EXCERPTED PASSAGE:
1. A method performed by an Internet Protocol Multimedia Subsystem, IMS, node (150) in a communications network (100), for handling media between participants in a media session, the method comprising:

- obtaining (501) from a network node (140), a request to create individual media channels for the media session;

- creating (505) individual media channels for the media session, at least one individual media channel for each participant; and

- performing (506) the media session using the created individual media channels.

2. The method according to claim 1 , further comprising:

- removing (507) the created individual media channels.

3. The method according to claim 2, wherein removing (507) the created individual media channels is performed upon request from one of the participants in the media session, via the network node (140).

4. The method according to any of the claims 1-3, further comprising:

- determining (503) a number of participants in the media session; and wherein creating (505) further comprises creating at least one individual media channel for each determined participant.

5. The method according to any of the claims 1-4, further comprising:

- receiving (502) from the network node (140) an Application Program

Interface, API, invocation for creating and removing individual media channels.

6. The method according to any of the claims 1-5 , further comprising:

- negotiating (504) the media session by indicating a number of media descriptors corresponding to a number of participants in the media session.

7. The method according to any of the claims 1-6, wherein the individual media channels are bi-directional audio channels associated with one of the participants in the media session and/or a Digital Assistant, DA.

8. The method according to any of the claims 1-7, wherein the IMS node (150) is a Virtual Multimedia Resource Function, vMRF, node.

9. A computer program comprising instructions, which when executed by a processor, causes the processor to perform actions according to any of the claims 1 to 8.

10. A carrier comprising the computer program of claim 9, wherein the carrier is one of an electronic signal, an optical signal, an electromagnetic signal, a magnetic signal, an electric signal, a radio signal, a microwave signal, or a computer-readable storage medium.

1 1. A method performed by a network node (140) in a communications network (100), for handling media between participants in a media session, the method comprising:

- obtaining (601) a request to start an in-call service; and

- sending (602), to an Internet Protocol Multimedia Subsystem, IMS, node (150), a request to create individual media channels for the media session, at least one individual media channel for each participant.

12. The method according to claim 9, further comprising:

- performing (604) the requested in-call service; and

- providing (605) the requested in-call service to the participants in the

media session.

EXTRACTED MATERIAL:
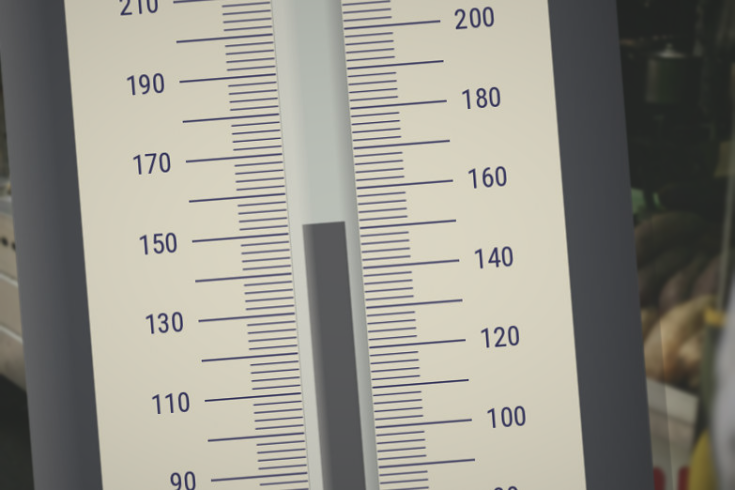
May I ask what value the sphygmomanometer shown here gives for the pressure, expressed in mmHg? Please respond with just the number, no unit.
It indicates 152
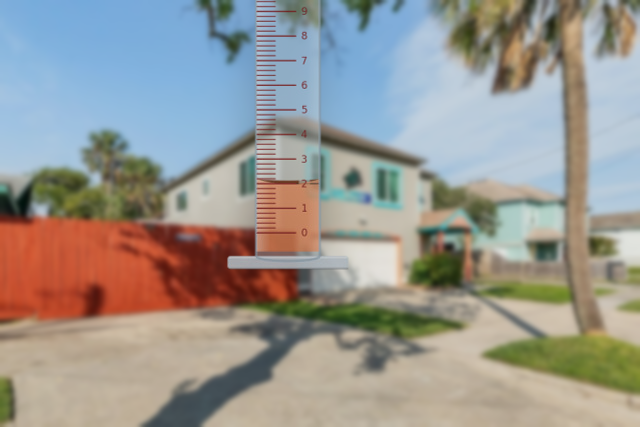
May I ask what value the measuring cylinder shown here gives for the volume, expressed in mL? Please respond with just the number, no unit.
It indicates 2
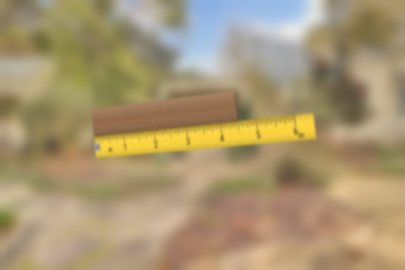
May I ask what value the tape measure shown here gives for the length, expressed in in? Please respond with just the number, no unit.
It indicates 4.5
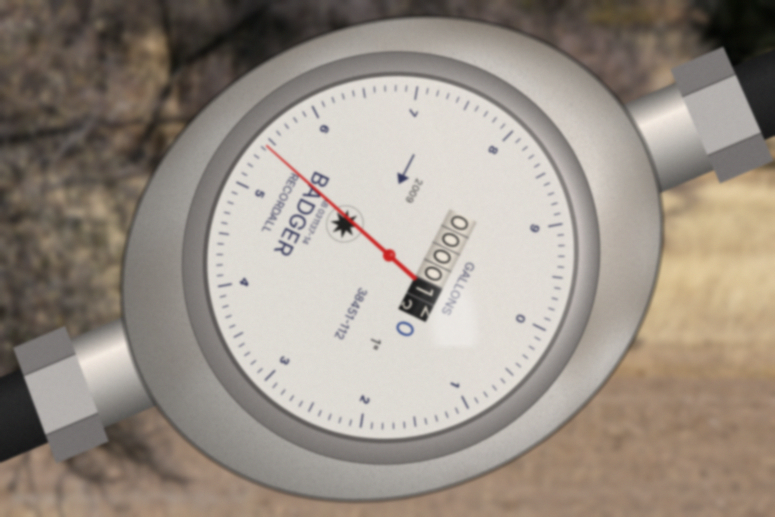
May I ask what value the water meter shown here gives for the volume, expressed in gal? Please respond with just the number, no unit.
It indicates 125.4
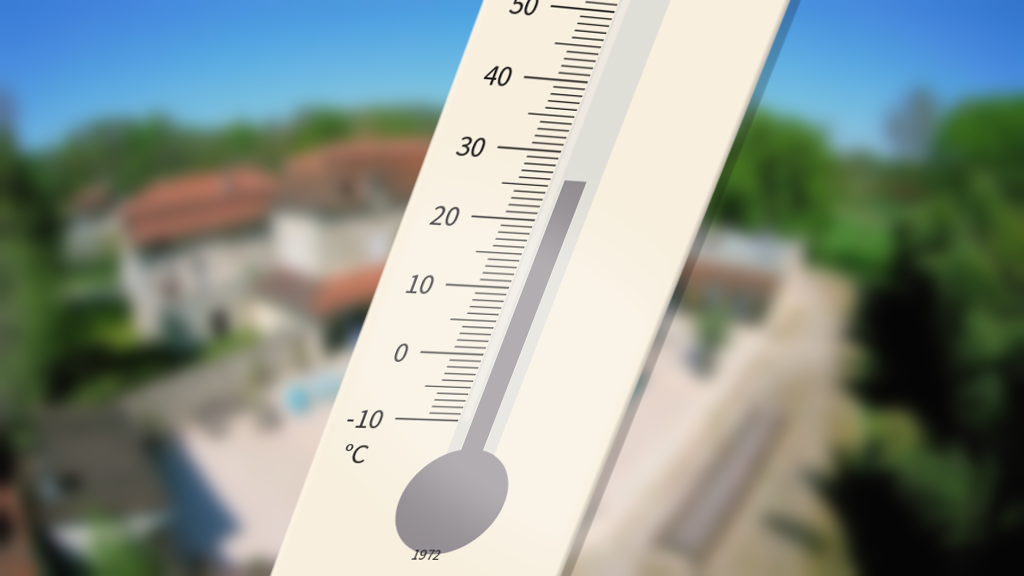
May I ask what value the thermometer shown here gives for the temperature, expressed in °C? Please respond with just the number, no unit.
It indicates 26
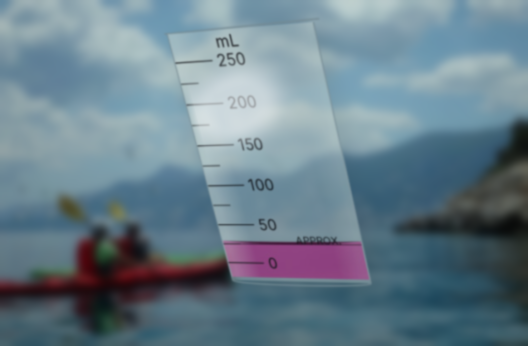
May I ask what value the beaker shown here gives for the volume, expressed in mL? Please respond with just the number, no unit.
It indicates 25
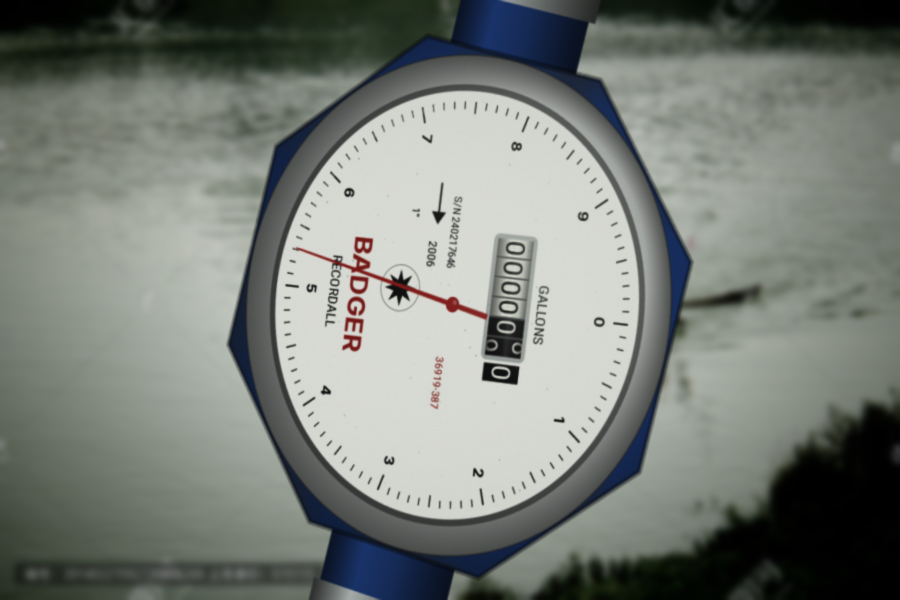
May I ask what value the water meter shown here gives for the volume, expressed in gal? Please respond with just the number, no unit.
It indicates 85.3
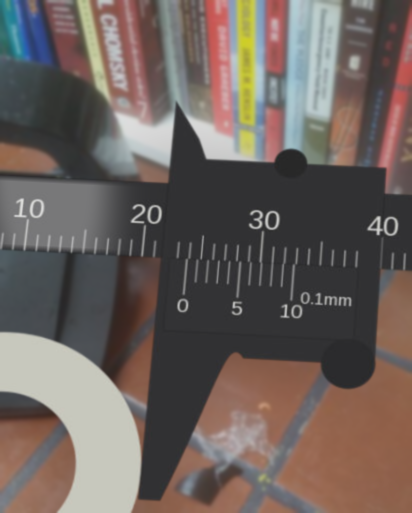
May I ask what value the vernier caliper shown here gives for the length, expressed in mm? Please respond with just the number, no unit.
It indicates 23.8
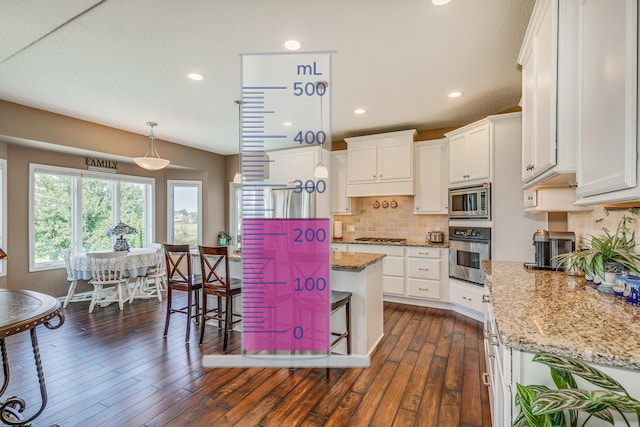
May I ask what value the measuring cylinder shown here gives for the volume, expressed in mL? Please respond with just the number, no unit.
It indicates 230
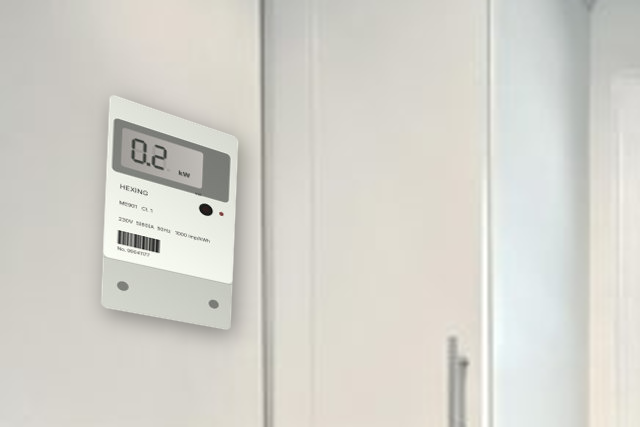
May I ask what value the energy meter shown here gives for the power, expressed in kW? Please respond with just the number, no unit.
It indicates 0.2
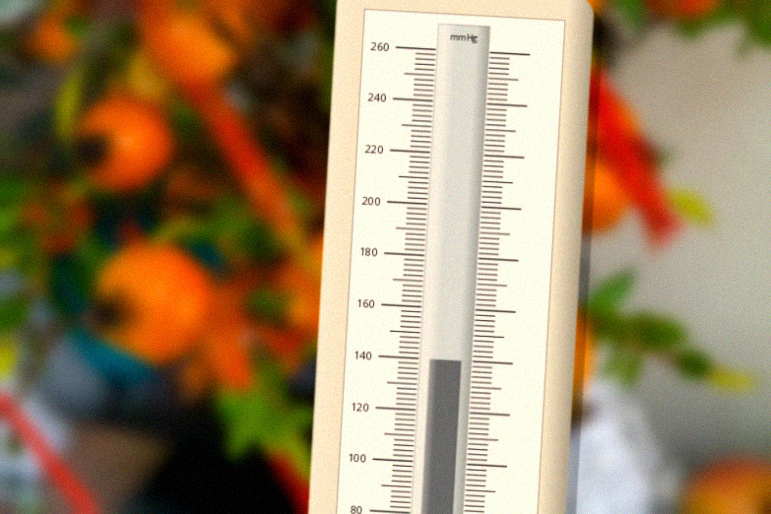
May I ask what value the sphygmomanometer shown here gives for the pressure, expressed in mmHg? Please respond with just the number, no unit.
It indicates 140
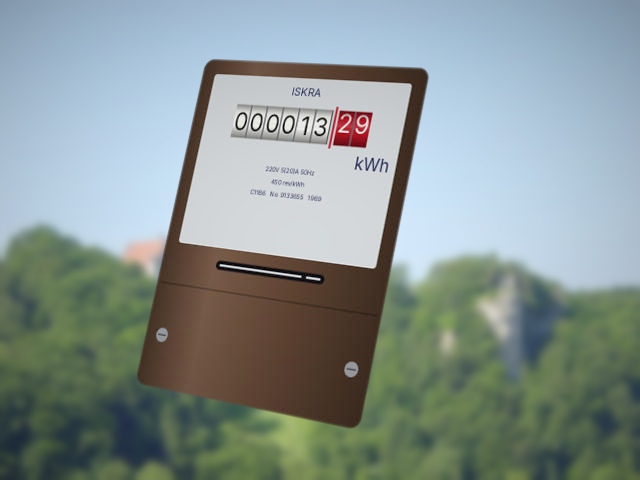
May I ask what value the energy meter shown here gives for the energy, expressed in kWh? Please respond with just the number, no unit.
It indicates 13.29
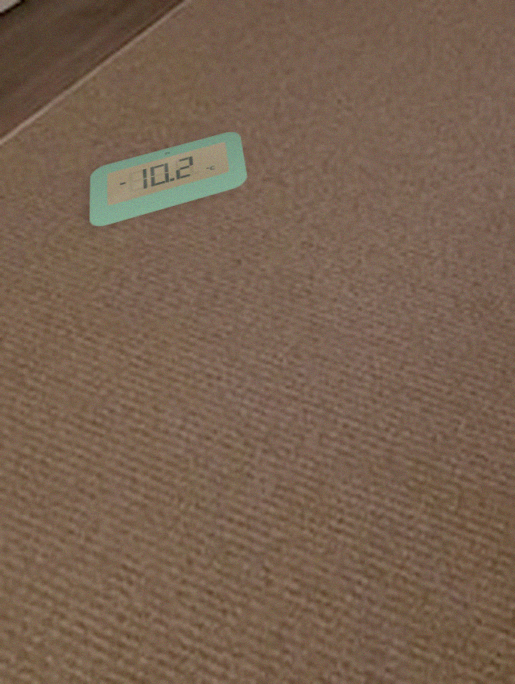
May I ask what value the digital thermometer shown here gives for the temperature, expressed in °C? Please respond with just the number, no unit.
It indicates -10.2
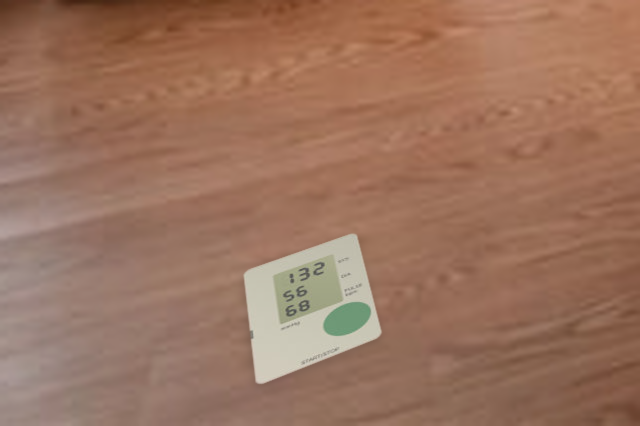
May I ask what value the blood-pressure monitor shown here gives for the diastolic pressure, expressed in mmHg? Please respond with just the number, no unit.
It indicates 56
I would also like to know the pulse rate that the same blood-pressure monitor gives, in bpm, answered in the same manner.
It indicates 68
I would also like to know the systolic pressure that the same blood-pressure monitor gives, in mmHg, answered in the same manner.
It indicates 132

ABOUT THIS TASK:
According to the patent claims, what kind of node can the IMS node be? Please answer in a few words.

EXERCISE OUTPUT:
A Virtual Multimedia Resource Function (vMRF) node.